# MariaDB not starting even in safe mode.



## Understudy (Apr 5, 2021)

Hi All,

Recently did a switch from MySQL8 to MariaDB105 via `pkg`.  Currently running 12.2-RELEASE-p4 FreeBSD 12.2-RELEASE-p4 GENERIC  amd64
The issue comes up when I try to start it.
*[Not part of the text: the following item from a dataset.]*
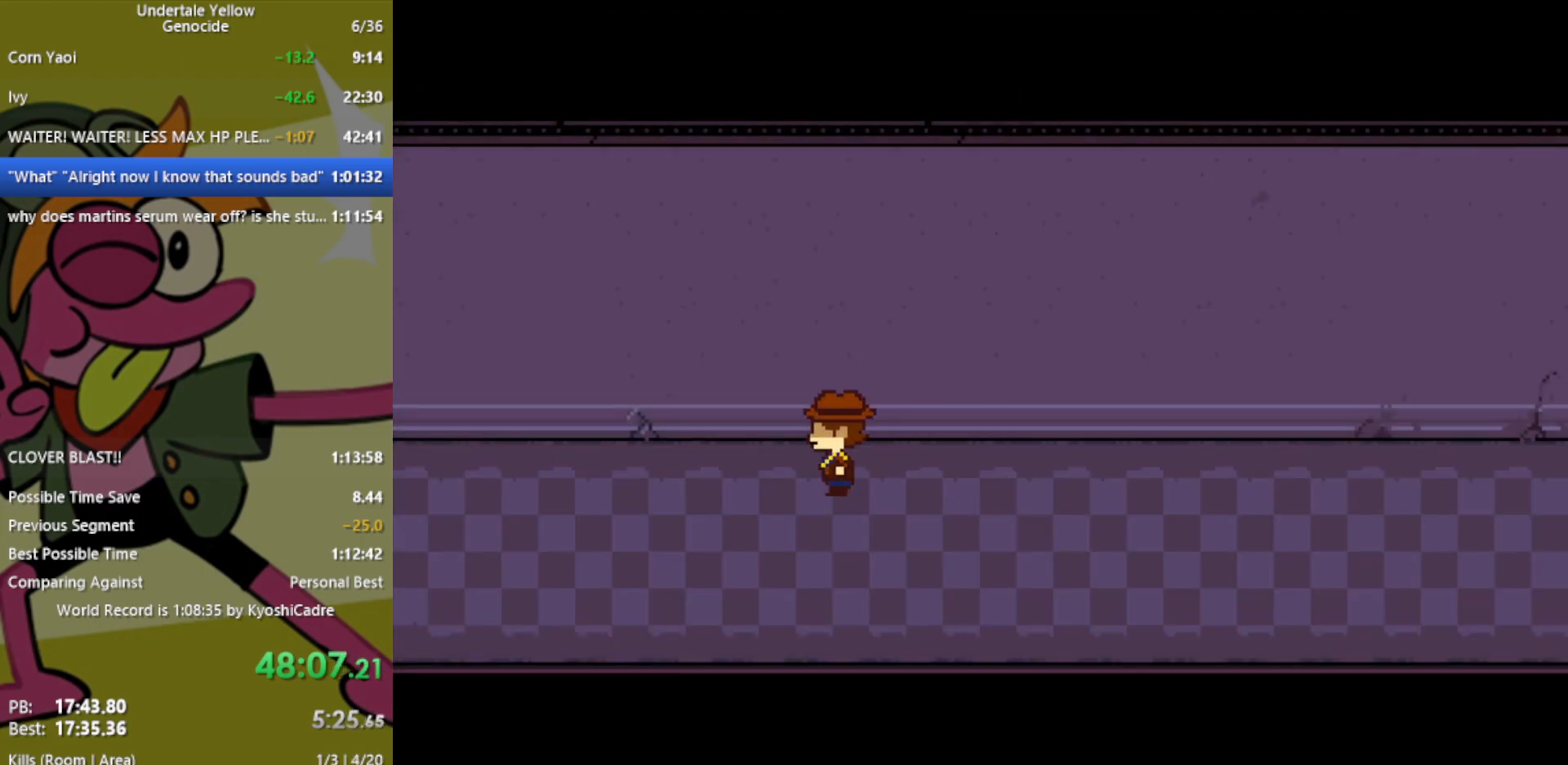
{"keys": ["left"], "events": []}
`root@postal:~ # service mysql-server start
Starting mysql.
root@postal:~ # service mysql-server status
mysql is not running.`

Even when I try it with

`mysqld_safe`

I get the same thing.

The log says this :


```
2021-04-04 23:09:19 0 [Note] InnoDB: Uses event mutexes
2021-04-04 23:09:19 0 [Note] InnoDB: Compressed tables use zlib 1.2.11
2021-04-04 23:09:19 0 [Note] InnoDB: Number of pools: 1
2021-04-04 23:09:19 0 [Note] InnoDB: Using crc32 + pclmulqdq instructions
2021-04-04 23:09:19 0 [Note] InnoDB: Initializing buffer pool, total size = 134217728, chunk size = 134217728
2021-04-04 23:09:19 0 [Note] InnoDB: Completed initialization of buffer pool
2021-04-04 23:09:19 0 [ERROR] InnoDB: Invalid flags 0x4800 in ./ibdata1
2021-04-04 23:09:19 0 [ERROR] InnoDB: Plugin initialization aborted with error Data structure corruption
2021-04-04 23:09:19 0 [Note] InnoDB: Starting shutdown...
2021-04-04 23:09:19 0 [ERROR] Plugin 'InnoDB' init function returned error.
2021-04-04 23:09:19 0 [ERROR] Plugin 'InnoDB' registration as a STORAGE ENGINE failed.
2021-04-04 23:09:19 0 [Note] Plugin 'FEEDBACK' is disabled.
2021-04-04 23:09:19 0 [ERROR] Could not open mysql.plugin table: "Table 'mysql.plugin' doesn't exist". Some plugins may be not loaded
2021-04-04 23:09:19 0 [ERROR] Unknown/unsupported storage engine: InnoDB
2021-04-04 23:09:19 0 [ERROR] Aborting
2021-04-04 23:10:38 0 [Note] InnoDB: Uses event mutexes
2021-04-04 23:10:38 0 [Note] InnoDB: Compressed tables use zlib 1.2.11
2021-04-04 23:10:38 0 [Note] InnoDB: Number of pools: 1
2021-04-04 23:10:38 0 [Note] InnoDB: Using crc32 + pclmulqdq instructions
2021-04-04 23:10:38 0 [Note] InnoDB: Initializing buffer pool, total size = 134217728, chunk size = 134217728
2021-04-04 23:10:38 0 [Note] InnoDB: Completed initialization of buffer pool
2021-04-04 23:10:38 0 [ERROR] InnoDB: Invalid flags 0x4800 in ./ibdata1
2021-04-04 23:10:38 0 [ERROR] InnoDB: Plugin initialization aborted with error Data structure corruption
2021-04-04 23:10:38 0 [Note] InnoDB: Starting shutdown...
```


----------



## richardtoohey2 (Apr 5, 2021)

The database is corrupted - but most likely to it being a different format between MySQL and MariaDB:



Understudy said:


> 2021-04-04 23:09:19 0 [ERROR] InnoDB: Invalid flags 0x4800 in ./ibdata1 2021-04-04 23:09:19 0 [ERROR] InnoDB: Plugin initialization aborted with error Data structure corruption


----------



## ct85711 (Apr 5, 2021)

Doing a quick search about the error, you could potentially try recovery and see if mariadb can recover from the corruption.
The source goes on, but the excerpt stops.